Achieving an Equal Future in a COVID-19 World

Family doctors can play a major role in balancing gender inequalities. As the first point of contact with health care, we hold the opportunity to actively look for where and how gender inequalities play out in our community and for the individual woman and her family. Gender is also playing out in diagnosing and treatment of disease. It can easily be forgotten because most of us didn`t learn medicine from that perspective.

Gender inequalities mirror general societal structures, and the family doctor`s ability to act can seem limited.  But we can always do something: We can detect, describe, and not least recognize the situation the patient finds herself in. Recognition is the first step of empowerment. 

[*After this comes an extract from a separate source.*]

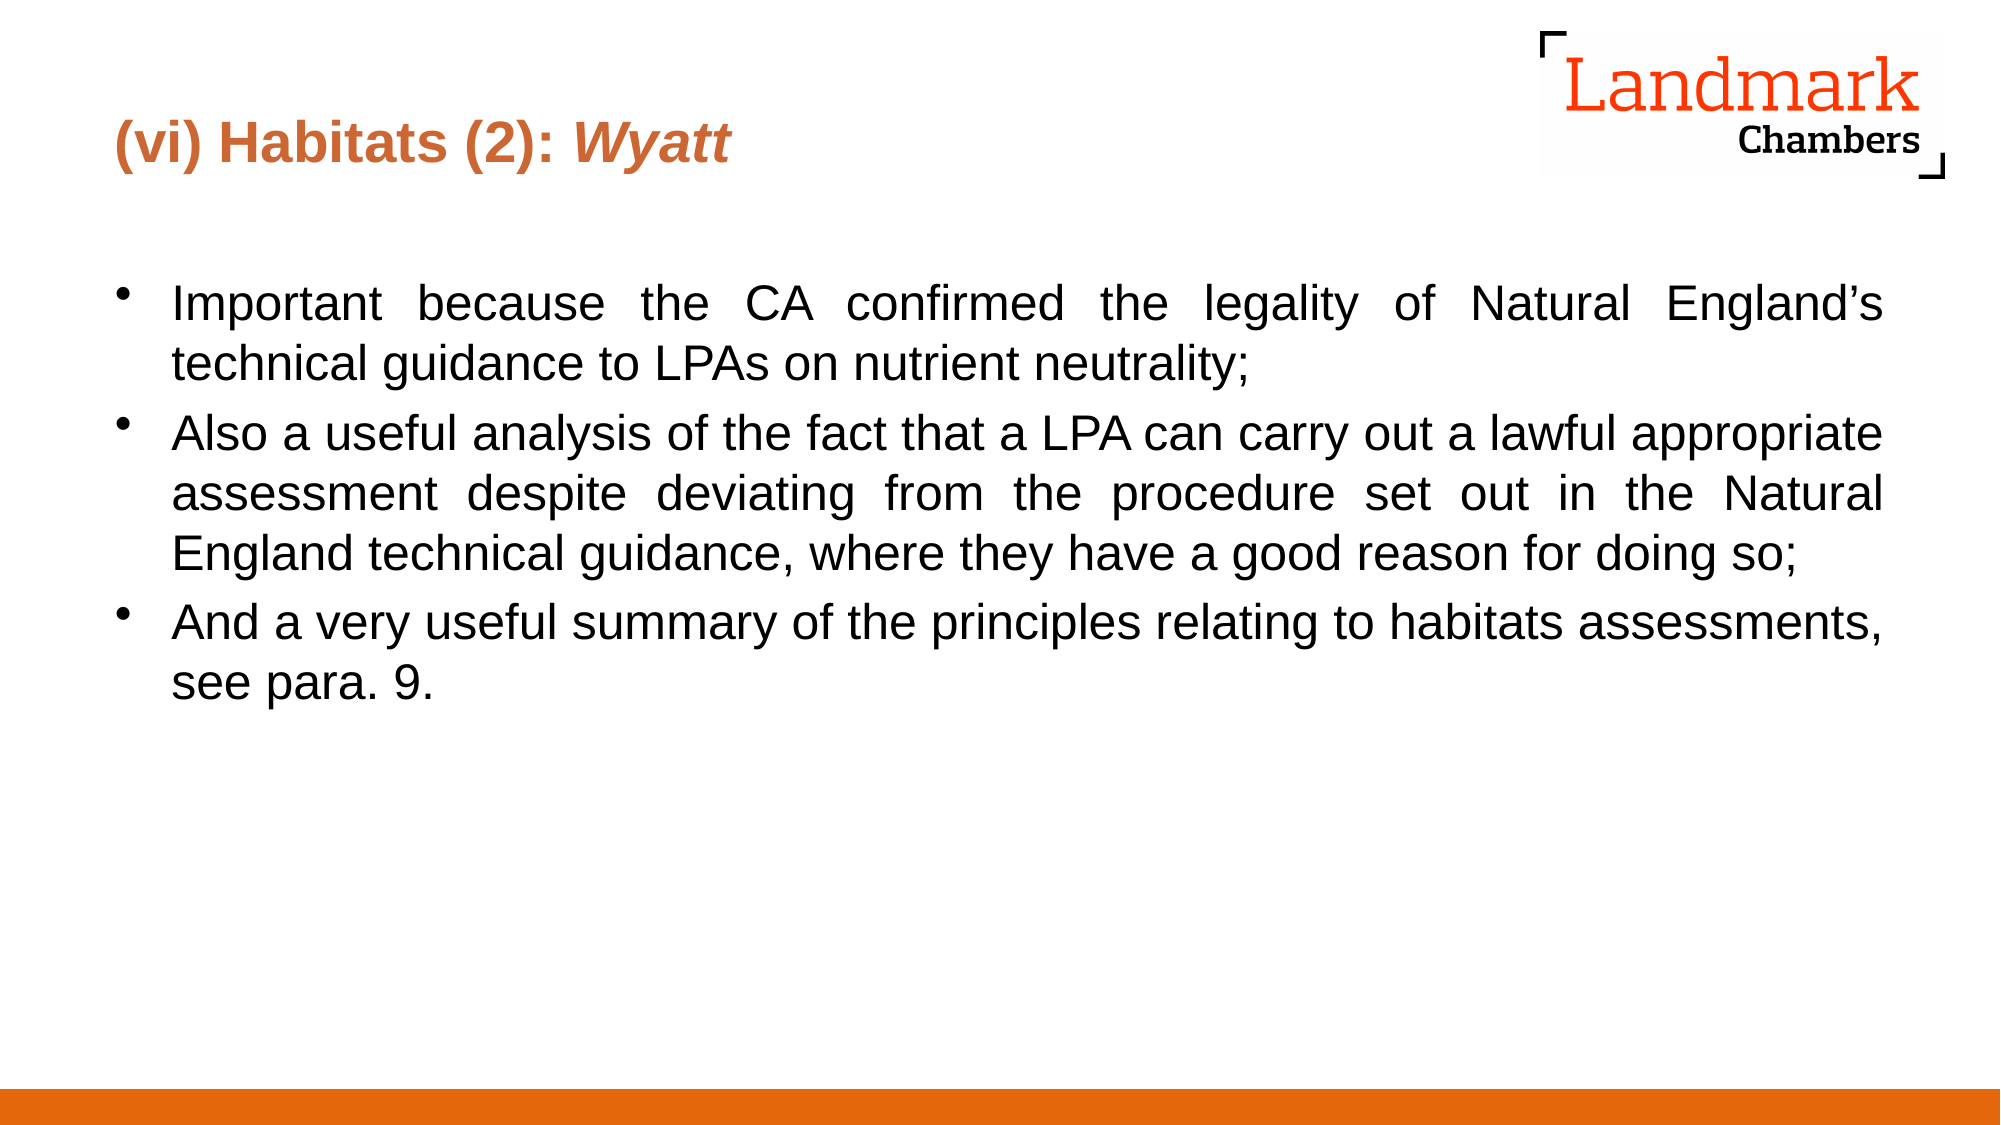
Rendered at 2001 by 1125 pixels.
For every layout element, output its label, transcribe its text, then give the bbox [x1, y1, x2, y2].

picture [1540, 31, 1945, 179]
list Important because the CA confirmed the legality of Natural England’s technical guidance to LPAs on nutrient neutrality; Also a useful analysis of the fact that a LPA can carry out a lawful appropriate assessment despite deviating from the procedure set out in the Natural England technical guidance, where they have a good reason for doing so; And a very useful summary of the principles relating to habitats assessments, see para. 9. [99, 262, 1900, 1005]
title (vi) Habitats (2): Wyatt [99, 45, 1900, 233]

Secondly, we can report. The data we hold about our population, our community, is crucial for a fair distribution of resources on the policy level.

Men are 1.3 times more likely to die from COVID-19 once infected. Yet women face higher exposure to the virus and stress-induced mental health challenges, as they make up the majority of frontline workers. Women’s health is also more likely to be challenged by job insecurity, poverty, the increased burden of informal labour, and decreased access to health, social, and anti-violence services. (https://eurohealthnet.eu/PP-Gender)

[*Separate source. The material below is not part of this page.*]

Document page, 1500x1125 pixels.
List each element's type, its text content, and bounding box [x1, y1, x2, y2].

While men generally have worse health outcomes, they are less likely to visit a doctor. Women, on the other hand, live longer than men but often spend those years in poor health, with disabilities, or in poverty. 

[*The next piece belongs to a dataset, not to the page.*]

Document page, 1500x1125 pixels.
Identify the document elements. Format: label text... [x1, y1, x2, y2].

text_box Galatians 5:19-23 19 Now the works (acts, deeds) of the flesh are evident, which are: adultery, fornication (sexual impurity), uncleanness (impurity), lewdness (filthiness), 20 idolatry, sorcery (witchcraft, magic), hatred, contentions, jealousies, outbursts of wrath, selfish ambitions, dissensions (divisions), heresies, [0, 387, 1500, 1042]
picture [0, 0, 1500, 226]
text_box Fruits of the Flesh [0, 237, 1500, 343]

Access to maternal and newborn health facilities is often the service to suffer in all sorts of crisis. The implications for child and adolescent health later in life are extensive.

The gender lens is a prerequisite to understanding disease and ill-health. It is a responsibility for all healthcare workers, regardless of gender, to polish this lens and use it actively in daily work.
The gender issue, of course,  also plays out in the community of healthcare workers. The health workforce consists primarily of women. In general, health is delivered by women, led by men. 
 
This pattern has become more visible during the current pandemic. I hope that the gender issue will be actively discussed in the global family medicine community in the time to come.


I wish colleagues of all genders my very best, - let`s build resilient primary care for the future!

Congratulations to my female colleagues all over the world on International Women`s Day 8th March.